Zu erledigende Aufgaben:
#1 Übersetze den folgenden Satz aus dem Text über Teichfilter ins Englische: „Das sollte das entscheidende Kriterium sein, welches Dir eine Auswahl ermöglicht.“
#2 Welchen Anteil des angegebenen Teichvolumens sollte man laut dem Text über Teichfilter eher annehmen, wenn Koi eingesetzt werden?

Gegebener Text:
+ + + + + + +

Viele Kompaktfilter sind nicht unbedingt den Herstellerangaben entsprechend für einen Teich ausgelegt. Auch wenn es drauf steht, hat die Erfahrung was anderes gesagt. Für 700,-€ einen Kompaktfilter mit Allem drum und dran, also Vorfilterung, Biostufe und ggf. noch Pumpe ist natürlich schon gut. Welche Fische möchtest Du denn nun einsetzen? Das sollte das entscheidende Kriterium sein, welches Dir eine Auswahl ermöglicht. Nach den hier lautenden Erfahrungen hat sich gezeigt, dass die mögliche Teichgröße bei normalen Fischbesatz - also Fische ohne viel Dreck und Arbeit, klein und niedlich gerade so passt. Sobald es größere und mehrere Fische sind, sollte man nur mit der Hälfte rechnen und wenn es dann auch noch Koi werden sollten, ist ein Viertel des angegegebenen Teichvolumens eher anzunehmen. 

Da ich aber die von Dir benannten Filter leider nicht konkret kenne, kann ich dazu auch nix sagen - ob gut oder schlecht. Sind sie denn für Voll- oder Halbschwerkraft ausgelegt? Wäre ja auch noch wichtig...

+ + + + + + +

Gespeicherte Daten:
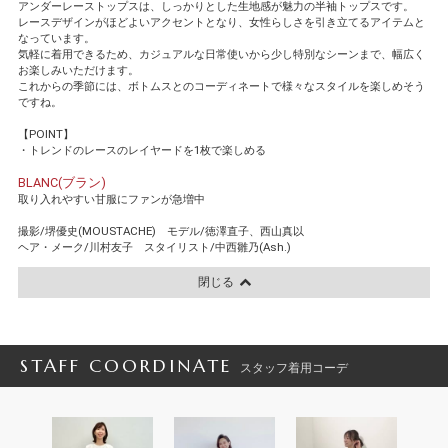
アンダーレーストップスは、しっかりとした生地感が魅力の半袖トップスです。
レースデザインがほどよいアクセントとなり、女性らしさを引き立てるアイテムと
なっています。
気軽に着用できるため、カジュアルな日常使いから少し特別なシーンまで、幅広く
お楽しみいただけます。
これからの季節には、ボトムスとのコーディネートで様々なスタイルを楽しめそう
ですね。
【POINT】
・トレンドのレースのレイヤードを1枚で楽しめる
BLANC(ブラン)
取り入れやすい甘服にファンが急増中
撮影/堺優史(MOUSTACHE) モデル/徳澤直子、西山真以
ヘア・メーク/川村友子 スタイリスト/中西雛乃(Ash.)
閉じる
STAFF COORDINATE
スタッフ着用コーデ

+ + + + + + +

Lösungen:
#1 That should be the deciding criterion that allows you to make a choice.

#2 Ein Viertel des angegebenen Teichvolumens.